Lambert has a lengthy criminal record and had been in foster care since he was 5.
"This is a child who cannot just be punished," Lambert's defense attorney, Jesse Dreicer, said.
Lambert was facing up to 35 years in prison. Defense attorneys had asked for him to be designated as a "youthful offender" and be sentenced to four years in prison plus two years of probation.
Dreicer begged the judge for mercy on Lambert, saying he needed rehabilitation, not decades behind bars.
Defense attorneys said the teen had a history of mental and emotional problems and had a very rough upbringing, having been abused sexually and physically. Lambert's 18-year-old sister, Jordan Blanton, said her brother could reform.
"I believe Zach can do anything he wants to, and I believe if he puts his mind to it, he can show people that he's not as bad as he seems to be," she said.
Prosecutors, however, pointed to the fact that the boy had been in rehab and in probation several times and continued to break the rules.
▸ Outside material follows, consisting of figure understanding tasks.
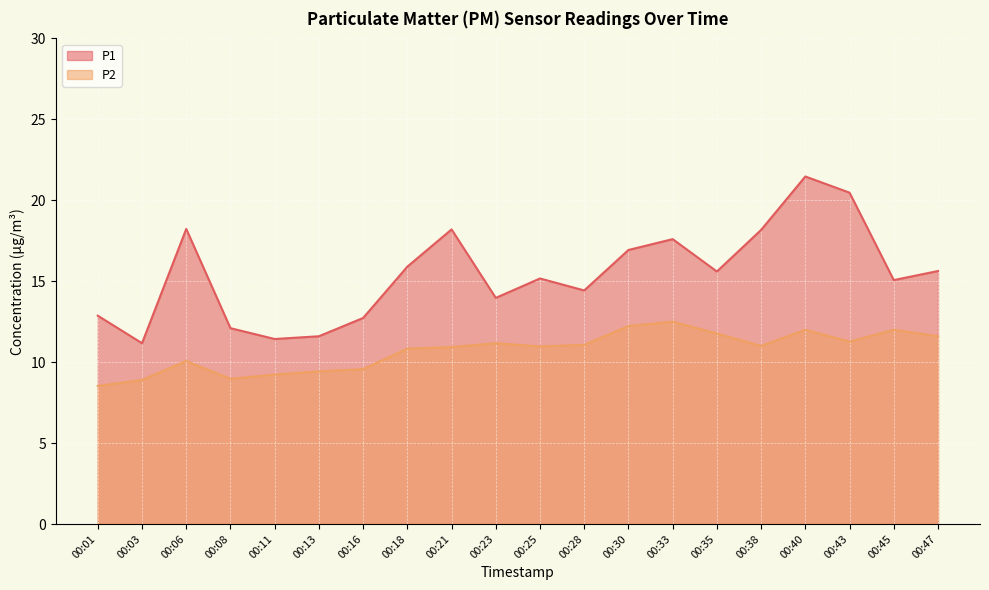

Which category has the highest value in the P1 series?

00:40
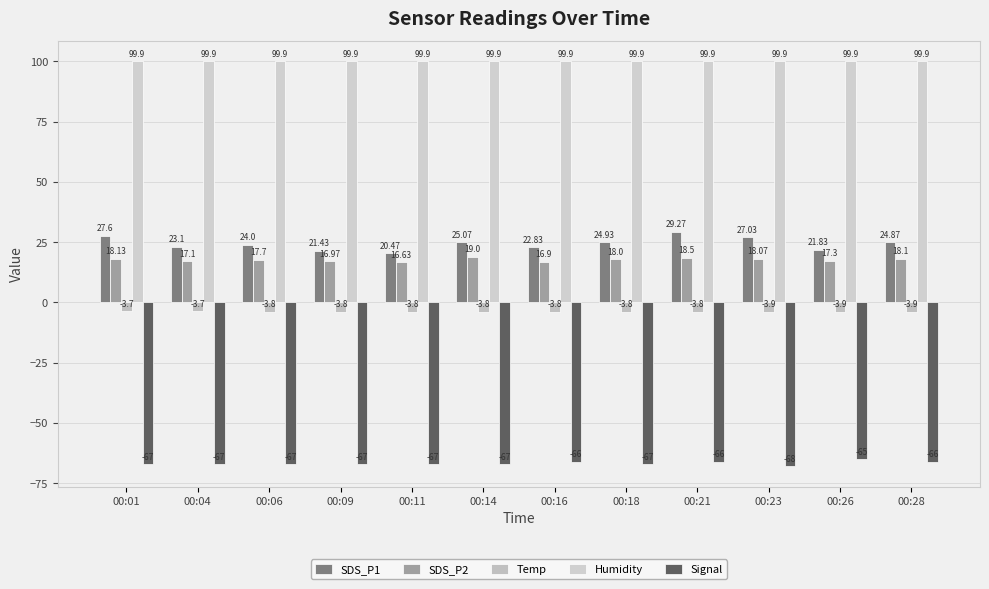

Reading left to right, transcribe all the data shown in this chart.

SDS_P1: 00:01=27.6	00:04=23.1	00:06=24.0	00:09=21.4	00:11=20.5	00:14=25.1	00:16=22.8	00:18=24.9	00:21=29.3	00:23=27.0	00:26=21.8	00:28=24.9
SDS_P2: 00:01=18.1	00:04=17.1	00:06=17.7	00:09=17.0	00:11=16.6	00:14=19.0	00:16=16.9	00:18=18.0	00:21=18.5	00:23=18.1	00:26=17.3	00:28=18.1
Temp: 00:01=-3.7	00:04=-3.7	00:06=-3.8	00:09=-3.8	00:11=-3.8	00:14=-3.8	00:16=-3.8	00:18=-3.8	00:21=-3.8	00:23=-3.9	00:26=-3.9	00:28=-3.9
Humidity: 00:01=99.9	00:04=99.9	00:06=99.9	00:09=99.9	00:11=99.9	00:14=99.9	00:16=99.9	00:18=99.9	00:21=99.9	00:23=99.9	00:26=99.9	00:28=99.9
Signal: 00:01=-67.0	00:04=-67.0	00:06=-67.0	00:09=-67.0	00:11=-67.0	00:14=-67.0	00:16=-66.0	00:18=-67.0	00:21=-66.0	00:23=-68.0	00:26=-65.0	00:28=-66.0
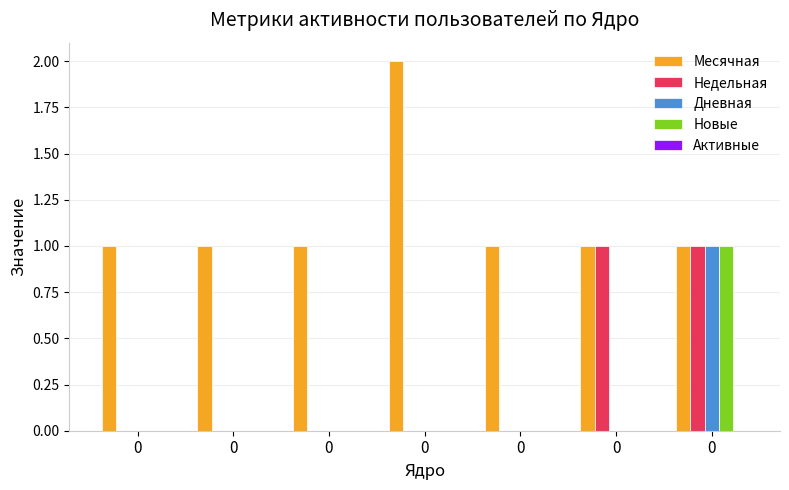

How many categories are shown in the chart?

7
They painted him as a danger to society.
The judge ultimately came down in between the sentence each side wanted. Lambert will likely be 31 years old when he gets out of prison.
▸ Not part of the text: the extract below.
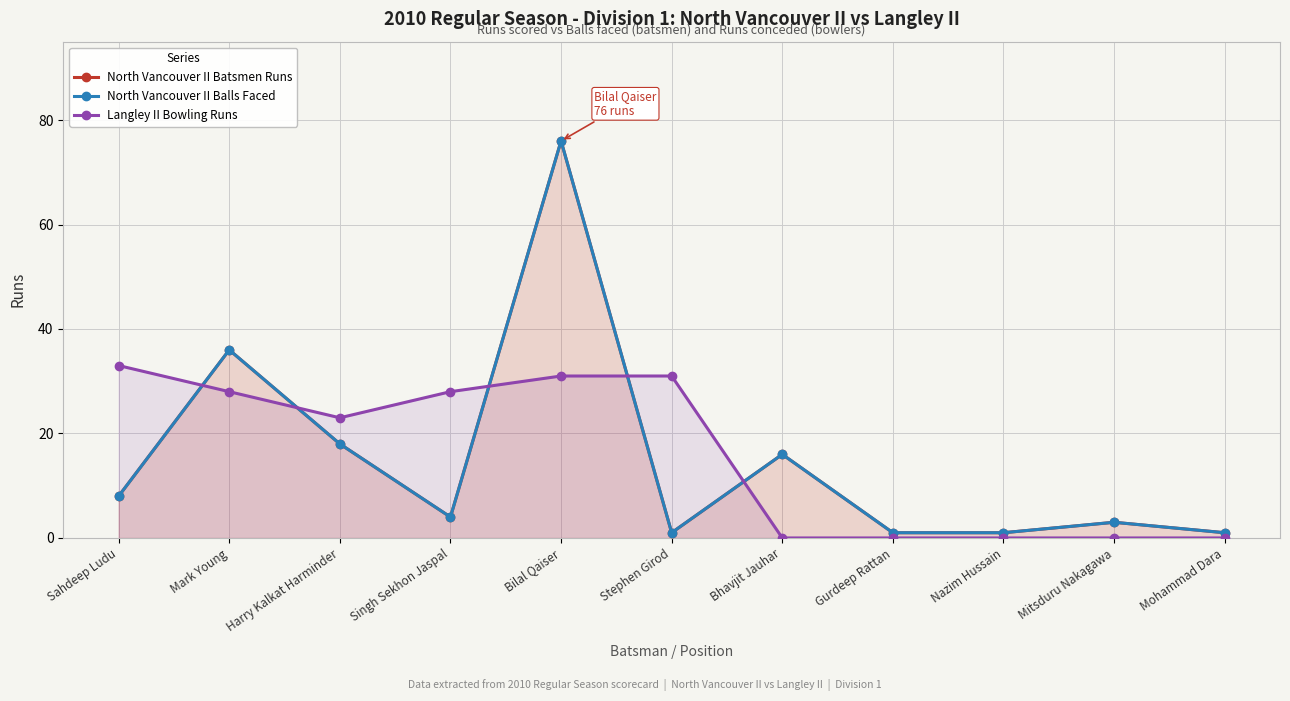

At which category does North Vancouver II Balls Faced reach its first local valley?

Singh Sekhon Jaspal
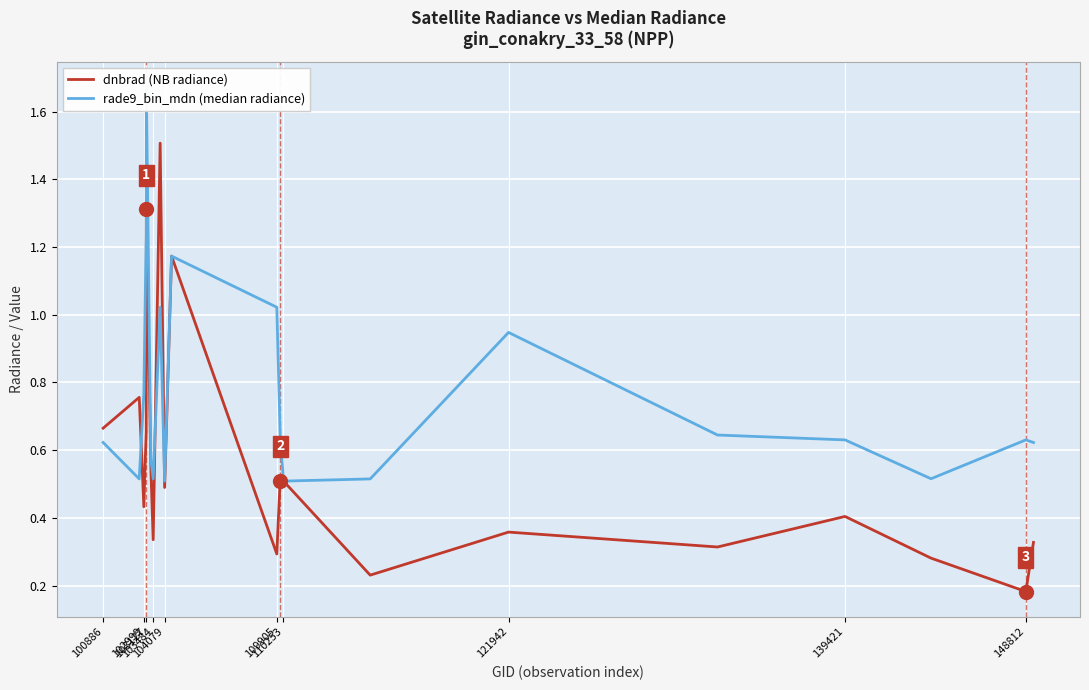

How many dnbrad (NB radiance) values are between 0 and 1?

17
"I'm very disappointed," Taylor said of the sentence. "I think Mr. Lambert has had every opportunity. I can't deny what he's been through has been difficult, but it certainly does not justify his murdering a 22-year-old who was a productive member of our community."
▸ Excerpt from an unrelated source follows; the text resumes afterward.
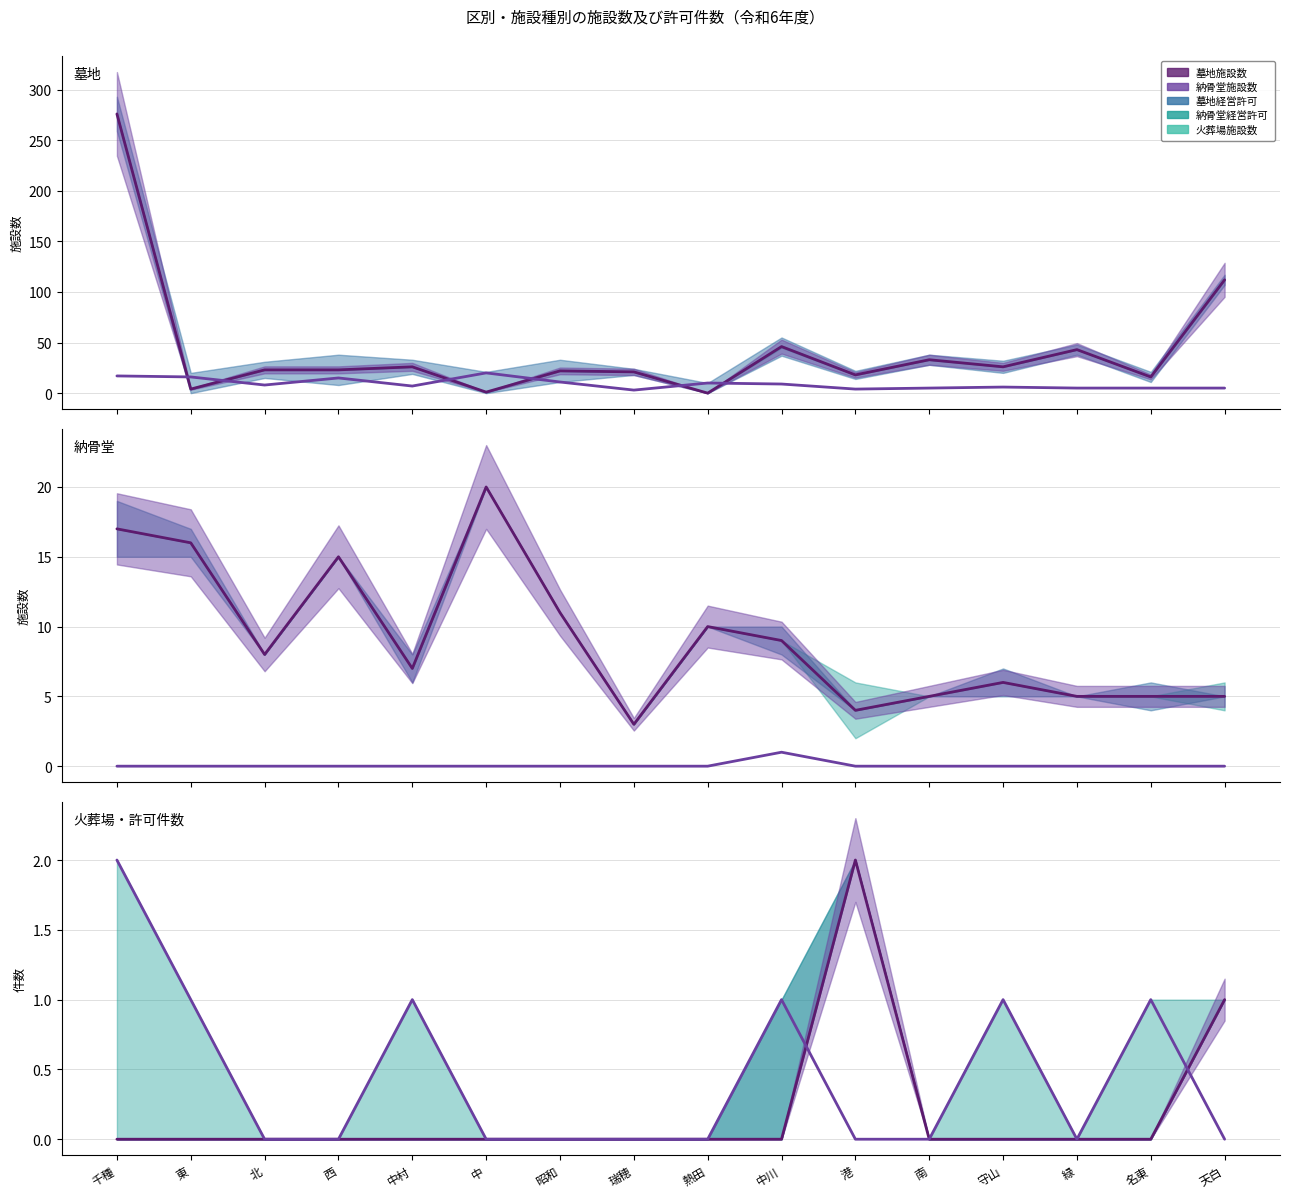

True or false: 墓地経営許可 and 納骨堂施設数 intersect in this chart.

False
"We were left with a child who I believe the testimony said had great mental health issues and made a horrible decision based off his prior life experiences," Dreicer said.
Lambert's attorneys say while the teen did not take the stand Thursday, he his truly sorry, which they say is evident by the apology letters he wrote to Thompson's family.
The families of Lambert and Thompson declined comment after the sentencing.